After a prolific streak the first half of the previous decade with Kill List, Sightseers, A Field in England, High-Rise, and Free Free, it’s been awhile since we’ve seen Ben Wheatley. While Happy New Year, Colin Burstead is still awaiting a U.S. release, he’s now returning this fall with an adaptation of Daphne du Maurier’s gothic novel Rebecca, famously adapted by Alfred Hitchcock for his 1940 Best Picture winner.
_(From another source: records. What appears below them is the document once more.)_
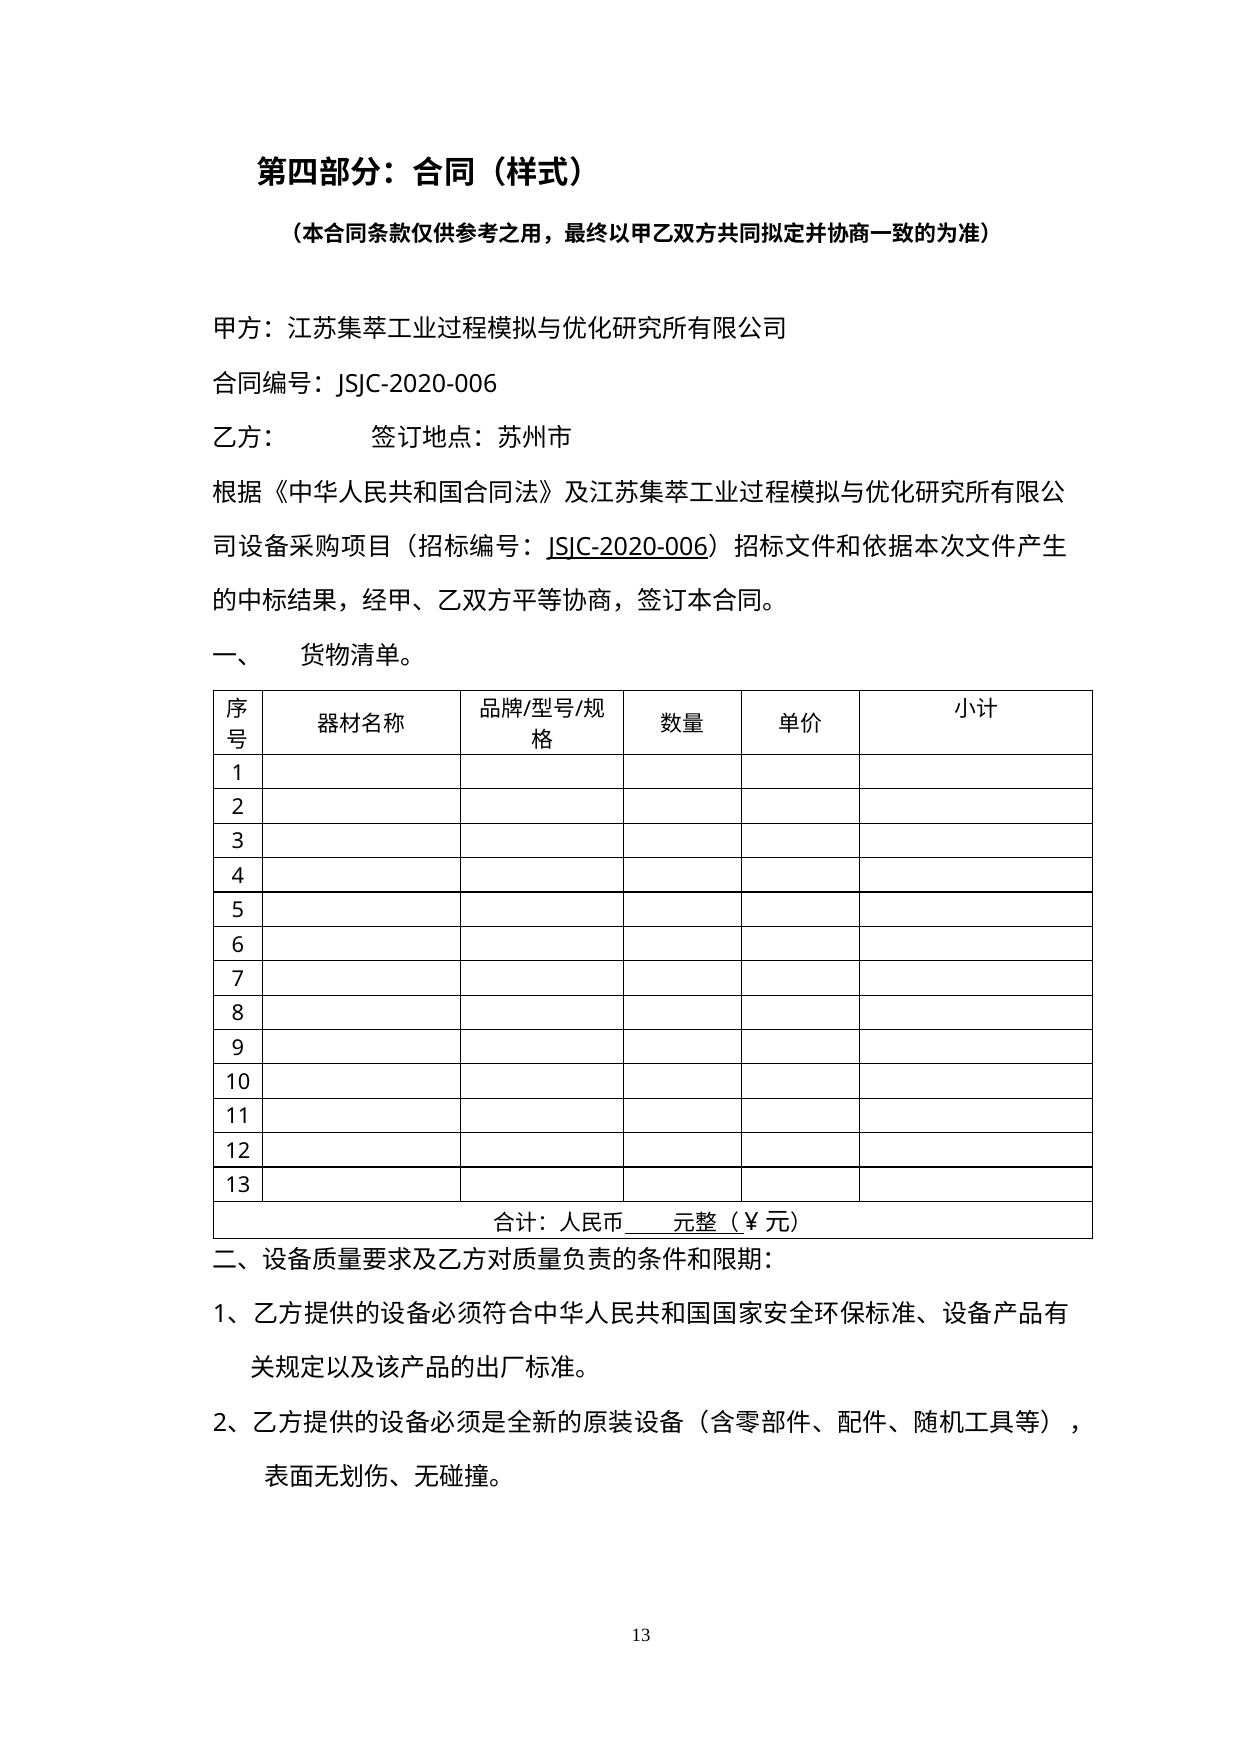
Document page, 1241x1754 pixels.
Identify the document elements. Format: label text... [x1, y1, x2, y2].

table_cell [860, 1064, 1092, 1098]
table_cell 8 [214, 996, 262, 1029]
table_cell [461, 755, 623, 788]
table_cell [742, 858, 859, 891]
table_cell [742, 824, 859, 857]
table_cell [461, 1030, 623, 1063]
table_cell [263, 755, 460, 788]
table_cell [624, 1030, 741, 1063]
table_cell [624, 789, 741, 823]
table_cell [263, 893, 460, 926]
table_cell [860, 858, 1092, 891]
table_cell [263, 858, 460, 891]
table_cell [461, 961, 623, 994]
table_cell [263, 1099, 460, 1132]
table_header 单价 [742, 691, 859, 754]
table_cell [860, 824, 1092, 857]
table_cell [263, 1064, 460, 1098]
table_cell [860, 1030, 1092, 1063]
table_cell [624, 1133, 741, 1166]
table_cell [860, 1099, 1092, 1132]
table_cell [624, 755, 741, 788]
text 根据《中华人民共和国合同法》及江苏集萃工业过程模拟与优化研究所有限公司设备采购项目（招标编号：JSJC-2020-006）招标文件和依据本次文件产生的中标结果，经甲、乙双方平等协商，签订本合同。 [213, 472, 1069, 617]
table_cell 11 [214, 1099, 262, 1132]
table_cell [624, 1168, 741, 1201]
table_cell 4 [214, 858, 262, 891]
table_cell [263, 789, 460, 823]
table_cell 10 [214, 1064, 262, 1098]
table_header 器材名称 [263, 691, 460, 754]
table_cell [461, 1168, 623, 1201]
table_cell [742, 789, 859, 823]
text 合同编号：JSJC-2020-006 [213, 363, 1069, 399]
table_cell [742, 1168, 859, 1201]
table_cell [860, 927, 1092, 960]
table_cell 合计：人民币 元整（ ¥ 元） [214, 1202, 1092, 1238]
text 供方在收到需方全款后，按合同要求完成送货交付，并按合同明细开具对应发票。第四部分：合同（样式） [256, 148, 1069, 193]
table_cell 7 [214, 961, 262, 994]
table_cell [624, 927, 741, 960]
table_header 数量 [624, 691, 741, 754]
table_cell [461, 996, 623, 1029]
text 乙方： 签订地点：苏州市 [213, 418, 1069, 454]
table_cell [263, 961, 460, 994]
text 甲方：江苏集萃工业过程模拟与优化研究所有限公司 [213, 309, 1069, 345]
table_cell [624, 893, 741, 926]
text 1、乙方提供的设备必须符合中华人民共和国国家安全环保标准、设备产品有关规定以及该产品的出厂标准。 [213, 1293, 1069, 1384]
table_cell [860, 893, 1092, 926]
table_cell 12 [214, 1133, 262, 1166]
table_cell [742, 1099, 859, 1132]
table_header 序号 [214, 691, 262, 754]
table_cell [860, 755, 1092, 788]
table_cell [461, 893, 623, 926]
table_cell [860, 1168, 1092, 1201]
table_cell [263, 1133, 460, 1166]
table_cell [860, 961, 1092, 994]
table_cell [742, 893, 859, 926]
table_cell [860, 789, 1092, 823]
table_cell 9 [214, 1030, 262, 1063]
table_cell [461, 1064, 623, 1098]
table_cell [461, 1099, 623, 1132]
table_cell [461, 789, 623, 823]
text 二、设备质量要求及乙方对质量负责的条件和限期： [213, 1239, 1069, 1275]
table_cell [263, 824, 460, 857]
table_cell 13 [214, 1168, 262, 1201]
table_cell [263, 1030, 460, 1063]
list 货物清单。 [213, 635, 1069, 671]
table_cell 1 [214, 755, 262, 788]
table_cell [624, 996, 741, 1029]
table_cell 5 [214, 893, 262, 926]
table_cell [461, 1133, 623, 1166]
text （本合同条款仅供参考之用，最终以甲乙双方共同拟定并协商一致的为准） [213, 216, 1069, 247]
table_header 小计 [860, 691, 1092, 754]
table_cell 3 [214, 824, 262, 857]
table_cell [742, 755, 859, 788]
table_cell [624, 961, 741, 994]
table_cell [461, 824, 623, 857]
table_cell 2 [214, 789, 262, 823]
table_cell [860, 996, 1092, 1029]
table_cell [742, 1064, 859, 1098]
table_cell [624, 858, 741, 891]
table_cell 6 [214, 927, 262, 960]
table_cell [624, 824, 741, 857]
table_cell [461, 858, 623, 891]
table_header 品牌/型号/规格 [461, 691, 623, 754]
table_cell [263, 1168, 460, 1201]
table_cell [742, 1030, 859, 1063]
table_cell [624, 1064, 741, 1098]
table_cell [742, 996, 859, 1029]
table_cell [860, 1133, 1092, 1166]
table_cell [263, 996, 460, 1029]
table_cell [461, 927, 623, 960]
text 2、乙方提供的设备必须是全新的原装设备（含零部件、配件、随机工具等），表面无划伤、无碰撞。 [213, 1402, 1069, 1493]
table_cell [742, 961, 859, 994]
table_cell [742, 927, 859, 960]
table_cell [624, 1099, 741, 1132]
table_cell [742, 1133, 859, 1166]
table_cell [263, 927, 460, 960]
Featuring Armie Hammer and Lily James taking the lead roles, with Kristin Scott Thomas becoming Mrs. Danvers, if you ask the director, he’s not following in the footsteps of The Master of Suspense. “It’s not, in any sense, a remake of the Hitchcock film, firmly not,” he tells Empire. “Remaking a film is not that interesting to me, but the original source material is. I watched all the adaptations. It’s important to see what’s gone before, but that’s certainly not the focus.”
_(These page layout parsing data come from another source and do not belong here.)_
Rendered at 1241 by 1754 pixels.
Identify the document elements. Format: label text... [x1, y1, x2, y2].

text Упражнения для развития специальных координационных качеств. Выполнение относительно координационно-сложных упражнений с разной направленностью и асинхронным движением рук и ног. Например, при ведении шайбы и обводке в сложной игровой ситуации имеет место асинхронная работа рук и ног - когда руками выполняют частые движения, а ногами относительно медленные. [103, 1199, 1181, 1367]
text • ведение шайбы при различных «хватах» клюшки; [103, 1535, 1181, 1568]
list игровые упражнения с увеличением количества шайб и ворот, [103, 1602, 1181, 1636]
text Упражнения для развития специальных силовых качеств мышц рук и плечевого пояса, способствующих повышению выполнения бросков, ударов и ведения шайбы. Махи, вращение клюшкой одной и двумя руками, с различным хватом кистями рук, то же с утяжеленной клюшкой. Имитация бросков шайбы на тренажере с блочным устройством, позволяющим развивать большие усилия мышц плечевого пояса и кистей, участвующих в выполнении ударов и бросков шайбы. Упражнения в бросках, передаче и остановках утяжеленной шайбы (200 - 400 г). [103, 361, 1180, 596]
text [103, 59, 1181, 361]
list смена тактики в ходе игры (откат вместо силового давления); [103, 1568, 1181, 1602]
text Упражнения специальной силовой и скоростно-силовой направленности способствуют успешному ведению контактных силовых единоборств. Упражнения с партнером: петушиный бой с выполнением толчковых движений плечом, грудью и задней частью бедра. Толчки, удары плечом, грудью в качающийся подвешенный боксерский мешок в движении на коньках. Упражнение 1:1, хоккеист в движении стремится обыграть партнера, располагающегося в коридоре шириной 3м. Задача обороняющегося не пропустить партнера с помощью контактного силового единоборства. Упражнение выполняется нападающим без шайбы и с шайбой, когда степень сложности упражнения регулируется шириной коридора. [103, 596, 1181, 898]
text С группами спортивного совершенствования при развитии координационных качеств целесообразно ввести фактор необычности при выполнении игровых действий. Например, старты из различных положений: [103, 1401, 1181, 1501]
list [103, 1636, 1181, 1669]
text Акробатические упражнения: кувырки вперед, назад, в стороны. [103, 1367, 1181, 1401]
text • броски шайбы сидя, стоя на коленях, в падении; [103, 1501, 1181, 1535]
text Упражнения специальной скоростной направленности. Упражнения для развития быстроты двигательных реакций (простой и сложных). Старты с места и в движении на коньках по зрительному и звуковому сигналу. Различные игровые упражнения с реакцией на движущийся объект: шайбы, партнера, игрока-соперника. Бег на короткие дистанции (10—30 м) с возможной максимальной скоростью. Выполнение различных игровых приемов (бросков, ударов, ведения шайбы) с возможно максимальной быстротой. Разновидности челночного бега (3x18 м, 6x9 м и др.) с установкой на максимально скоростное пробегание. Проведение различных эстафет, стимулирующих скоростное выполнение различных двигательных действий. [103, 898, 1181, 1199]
He also adds, “I wanted to make something that had more love in it. It’s part of trying to investigate other parts of being human. Rebecca has dark elements, and it has a psychological, haunting story within it, but it’s also about these two people in love. That was the main thing.”

Also starring Keeley Hawes, Ann Dowd, Sam Riley, Tom Goodman-Hill, Mark Lewis Jones, John Hollingworth, and Bill Paterson, see the trailer below.

After a whirlwind romance in Monte Carlo with handsome widower Maxim de Winter (Armie Hammer), a newly married young woman (Lily James) arrives at Manderley, her new husband’s imposing family estate on a windswept English coast. Naive and inexperienced, she begins to settle into the trappings of her new life, but finds herself battling the shadow of Maxim’s first wife, the elegant and urbane Rebecca, whose haunting legacy is kept alive by Manderley’s sinister housekeeper Mrs. Danvers (Kristin Scott Thomas). Directed by Ben Wheatley (High Rise, Free Fire) and produced by Working Title Films (Emma, Darkest Hour), REBECCA is a mesmerising and gorgeously rendered psychological thriller based on Daphne du Maurier’s beloved 1938 gothic novel.

Rebecca arrives on Netflix on October 21.